Het verloop van de procedure blijkt uit:
- de dagvaarding met 17 producties; - de conclusie van antwoord met 1 productie;
- het tussenvonnis van 8 september 2022; - de brief van 3 juli 2023, waarin een mondelinge behandeling is bepaald;
- de mondelinge behandeling van 26 oktober 2023, waarvan door de griffier aantekeningen zijn gemaakt.
1.2.
Ten slotte is vonnis bepaald.
2 De feiten
2.1.
[eiser] , geboren op [geboortedatum] 1957, heeft van 1 oktober 1983 tot 1 september 2018 pensioen opgebouwd in de diverse pensioenregelingen van het Philips Pensioenfonds.
2.2.
Tot [datum] 2015 was [eiser] gehuwd met mevrouw [ex-echtgenote eiser] , die tevens pensioen had opgebouwd bij het Philips Pensioenfonds.
2.3.
In verband met de echtscheiding heeft het Philips Pensioenfonds voor zowel [eiser] als voor zijn ex-echtgenote een bijzonder nabestaandenpensioen en een verevend ouderdomspensioen vastgesteld. Bij brief van 16 maart 2015 heeft het Philips Pensioenfonds [eiser] geïnformeerd dat zijn ouderdomspensioen (ontstaan door verevening) dat hij ontvangt als zijn ex-partner de pensioendatum bereikt, € 24.867,95 bruto per jaar bedraagt. Bij brief van 18 maart 2015 heeft het Philips Pensioenfonds [eiser] geïnformeerd dat zijn bijzonder nabestaandenpensioen na overlijden van zijn ex-partner € 34.788,40 bruto per jaar bedraagt.
2.4.
De ex-echtgenote van [eiser] is op [overlijdensdatum] 2017 overleden.
2.5.
Bij brief van 8 januari 2018 heeft het Philips Pensioenfonds [eiser] geïnformeerd dat hij, in verband met het overlijden van zijn ex-partner, met ingang van 1 december 2017 een bijzonder nabestaandenpensioen van € 41.634,51 bruto per jaar krijgt.
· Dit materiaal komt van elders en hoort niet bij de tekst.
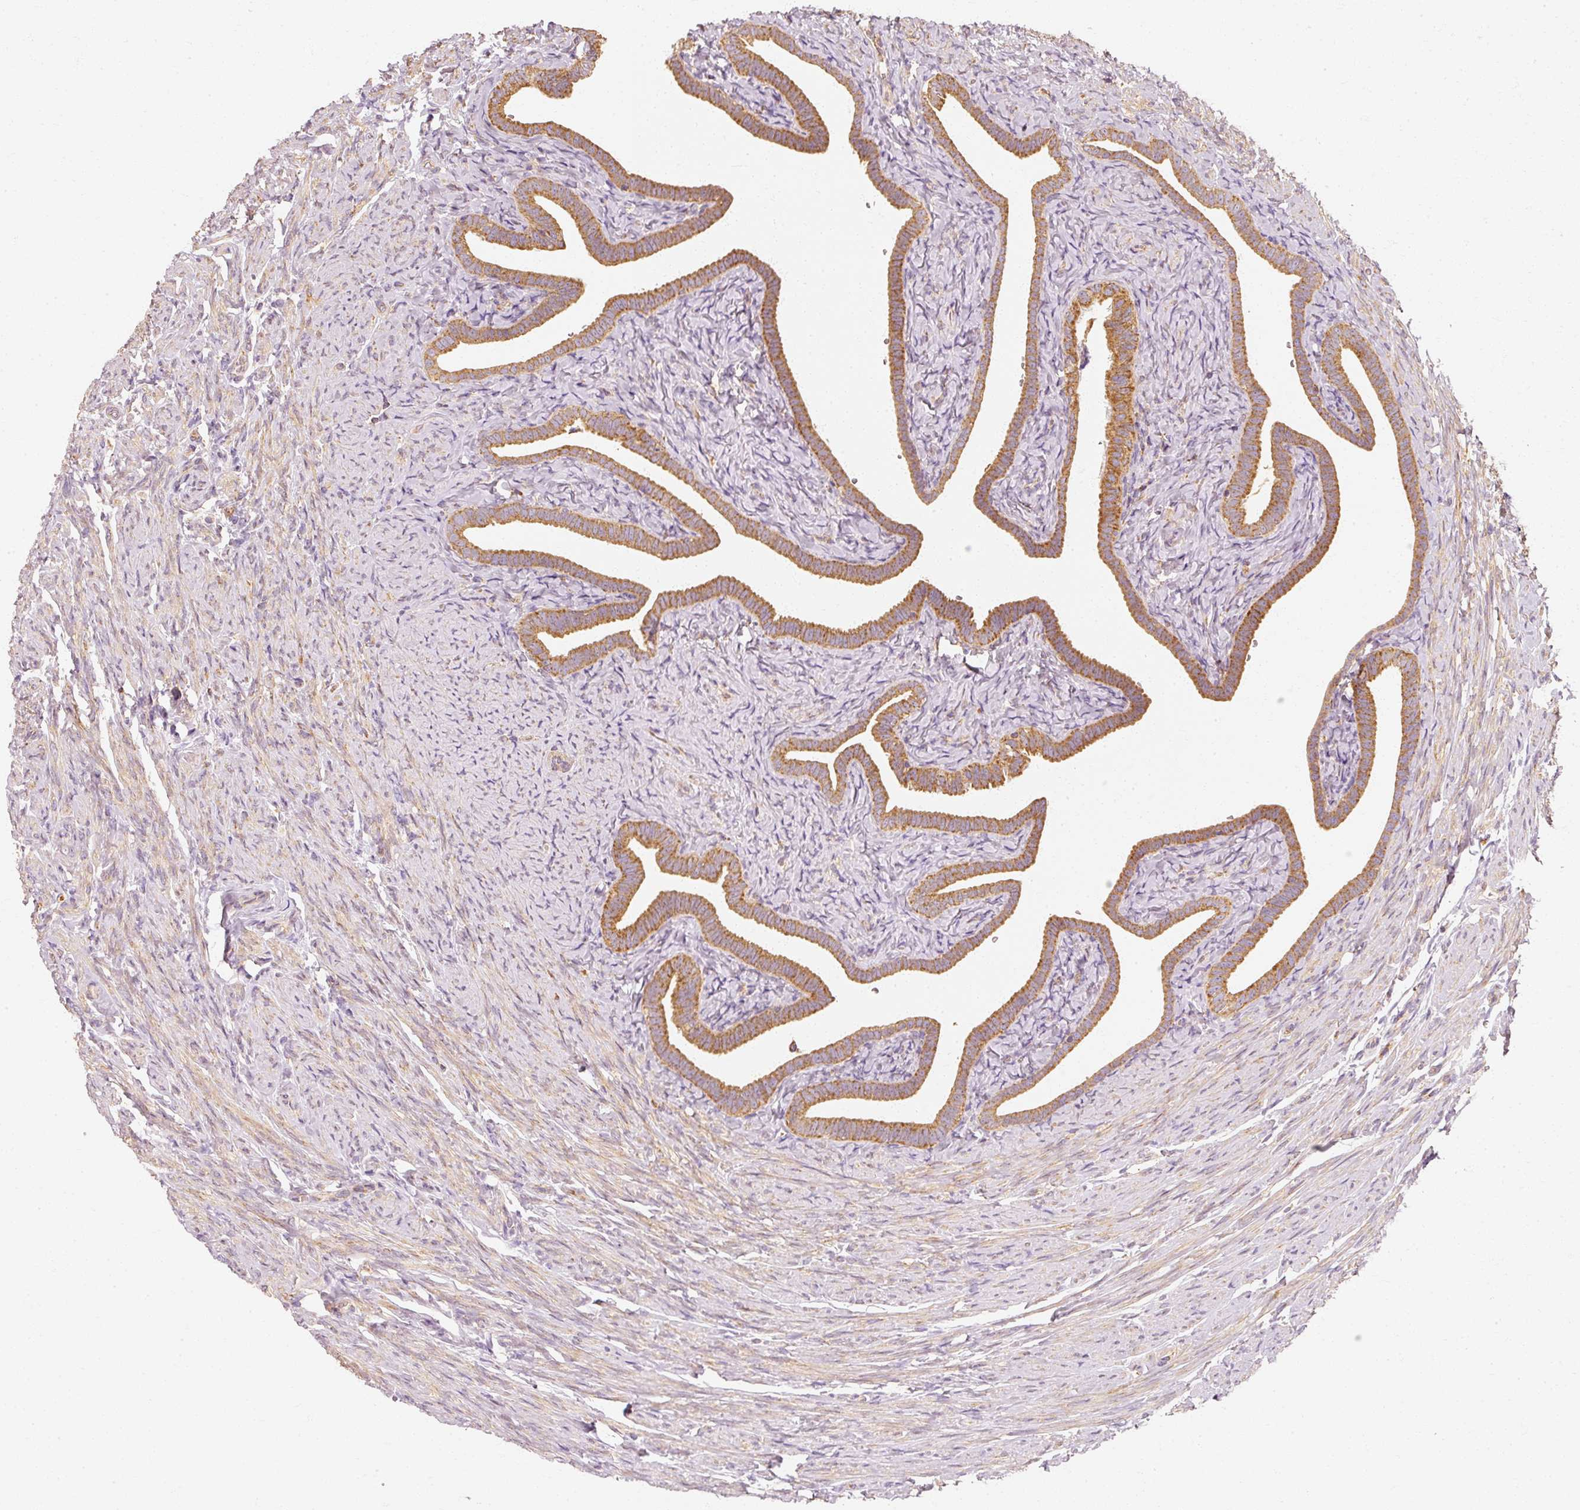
{"staining": {"intensity": "moderate", "quantity": ">75%", "location": "cytoplasmic/membranous"}, "tissue": "fallopian tube", "cell_type": "Glandular cells", "image_type": "normal", "snomed": [{"axis": "morphology", "description": "Normal tissue, NOS"}, {"axis": "topography", "description": "Fallopian tube"}], "caption": "Protein staining reveals moderate cytoplasmic/membranous expression in about >75% of glandular cells in unremarkable fallopian tube. (IHC, brightfield microscopy, high magnification).", "gene": "TOMM40", "patient": {"sex": "female", "age": 69}}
Bij brief van 18 april 2018 heeft het Philips Pensioenfonds [eiser] geïnformeerd dat hij vanaf 1 april 2018 jaarlijks € 41.726,- bruto aan bijzonder nabestaandenpensioen ontvangt wegens de verbeterde financiële situatie van het Philips Pensioenfonds en het besluit om de pensioenen gedeeltelijk te verhogen door indexatie.
2.6.
Als gevolg van het overlijden van de ex-echtgenote van [eiser] , is het verevend ouderdomspensioen waar zij recht op had, teruggevloeid naar [eiser] en weer toegevoegd aan zijn aanspraak op ouderdomspensioen. Ook het bijzonder nabestaandenpensioen dat voor mevrouw [ex-echtgenote eiser] was bedoeld, is weer teruggevloeid naar [eiser] als regulier nabestaandenpensioen.
2.7.
Begin 2018 was [eiser] in onderhandeling met zijn werkgever Philips over een mogelijke beëindiging van zijn arbeidsovereenkomst. Naar aanleiding van een telefonisch verzoek om informatie heeft hij op 14 maart 2018 een brief van het Philips Pensioenfonds ontvangen.
2.8.
[eiser] is op [datum] 2018 met pensioen gegaan. Hij ontvangt vanaf deze datum een ouderdomspensioen van het Philips Pensioenfonds, naast het bijzonder nabestaandenpensioen dat door mevrouw [ex-echtgenote eiser] was opgebouwd.
[eiser] heeft bij zijn pensionering gekozen voor omzetting van het nabestaandenpensioen in ouderdomspensioen en toepassing van de hoog-laag variant. Bij brief van 16 augustus 2018 heeft het Philips Pensioenfonds aan [eiser] bericht dat hij van 1 september 2018 tot en met 30 juni 2024 een bedrag aan ouderdomspensioen van € 70.322,51 bruto per jaar ontvangt, en vanaf 1 juli 2024 zolang hij leeft een bedrag van € 52.741,88 bruto per jaar.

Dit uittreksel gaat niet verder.